Repeat exactly the line with "left ankle: (109, 247)" and each line after it to the end of the data below; pictures stay out.

===== Source data

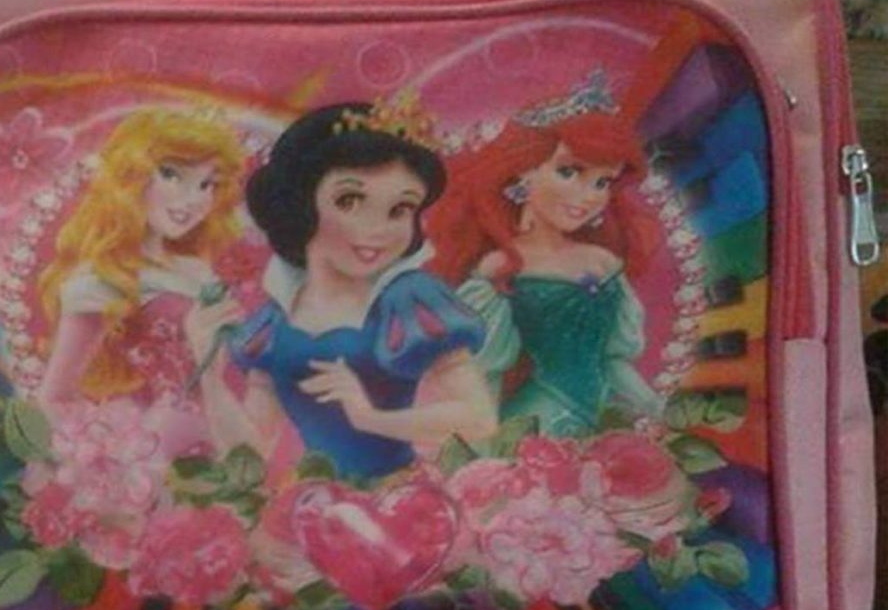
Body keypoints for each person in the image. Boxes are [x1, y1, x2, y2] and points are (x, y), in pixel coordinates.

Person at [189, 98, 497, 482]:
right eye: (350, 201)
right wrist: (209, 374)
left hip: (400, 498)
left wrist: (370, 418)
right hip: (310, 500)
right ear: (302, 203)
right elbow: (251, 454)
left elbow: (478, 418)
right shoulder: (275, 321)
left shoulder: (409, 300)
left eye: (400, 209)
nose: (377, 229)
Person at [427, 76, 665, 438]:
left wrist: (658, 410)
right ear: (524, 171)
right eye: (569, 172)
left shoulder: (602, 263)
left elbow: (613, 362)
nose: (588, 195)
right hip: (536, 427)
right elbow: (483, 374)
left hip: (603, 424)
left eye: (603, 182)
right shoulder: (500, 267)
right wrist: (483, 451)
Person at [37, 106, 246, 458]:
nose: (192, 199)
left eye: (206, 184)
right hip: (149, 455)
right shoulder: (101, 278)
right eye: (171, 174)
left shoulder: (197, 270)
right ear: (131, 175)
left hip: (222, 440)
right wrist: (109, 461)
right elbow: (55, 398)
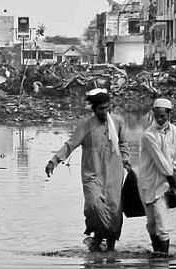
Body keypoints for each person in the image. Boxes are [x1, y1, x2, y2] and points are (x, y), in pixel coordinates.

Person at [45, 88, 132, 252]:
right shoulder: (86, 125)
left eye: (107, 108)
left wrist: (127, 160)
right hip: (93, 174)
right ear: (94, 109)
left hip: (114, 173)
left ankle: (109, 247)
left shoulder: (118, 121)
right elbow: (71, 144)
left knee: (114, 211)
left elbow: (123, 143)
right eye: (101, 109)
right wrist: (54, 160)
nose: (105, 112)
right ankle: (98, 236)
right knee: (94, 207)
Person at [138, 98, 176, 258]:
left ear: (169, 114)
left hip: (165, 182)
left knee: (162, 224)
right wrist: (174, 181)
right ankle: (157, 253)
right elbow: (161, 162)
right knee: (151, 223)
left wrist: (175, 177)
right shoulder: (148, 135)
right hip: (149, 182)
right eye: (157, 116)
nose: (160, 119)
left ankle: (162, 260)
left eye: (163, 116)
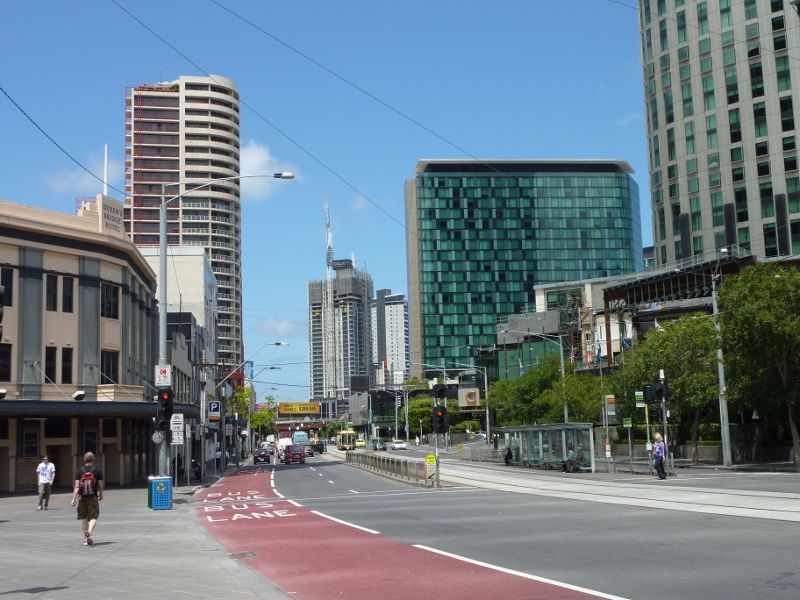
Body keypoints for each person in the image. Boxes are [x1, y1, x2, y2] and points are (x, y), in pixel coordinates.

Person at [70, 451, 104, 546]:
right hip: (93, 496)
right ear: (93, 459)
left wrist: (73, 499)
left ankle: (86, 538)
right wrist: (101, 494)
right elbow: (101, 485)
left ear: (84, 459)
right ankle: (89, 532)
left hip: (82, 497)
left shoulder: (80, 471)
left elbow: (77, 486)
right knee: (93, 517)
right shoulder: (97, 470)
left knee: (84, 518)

==========

Written response:
left ankle: (109, 247)
left shoulder: (118, 121)
right elbow: (71, 144)
left knee: (114, 211)
left elbow: (123, 143)
right eye: (101, 109)
right wrist: (54, 160)
nose: (105, 112)
right ankle: (98, 236)
right knee: (94, 207)
Person at [138, 98, 176, 258]:
left ear: (169, 114)
left hip: (165, 182)
left knee: (162, 224)
right wrist: (174, 181)
right ankle: (157, 253)
right elbow: (161, 162)
right knee: (151, 223)
left wrist: (175, 177)
right shoulder: (148, 135)
right hip: (149, 182)
right eye: (157, 116)
nose: (160, 119)
left ankle: (162, 260)
left eye: (163, 116)
Body keypoints for each person in the image. Boxes are [x1, y1, x2, y2] and points are (x, y), in pixel coordinates.

Person at [70, 451, 104, 546]:
right hip: (93, 496)
right ear: (93, 459)
left wrist: (73, 499)
left ankle: (86, 538)
right wrist: (101, 494)
right elbow: (101, 485)
left ear: (84, 459)
right ankle: (89, 532)
left hip: (82, 497)
left shoulder: (80, 471)
left elbow: (77, 486)
right knee: (93, 517)
right shoulder: (97, 470)
left knee: (84, 518)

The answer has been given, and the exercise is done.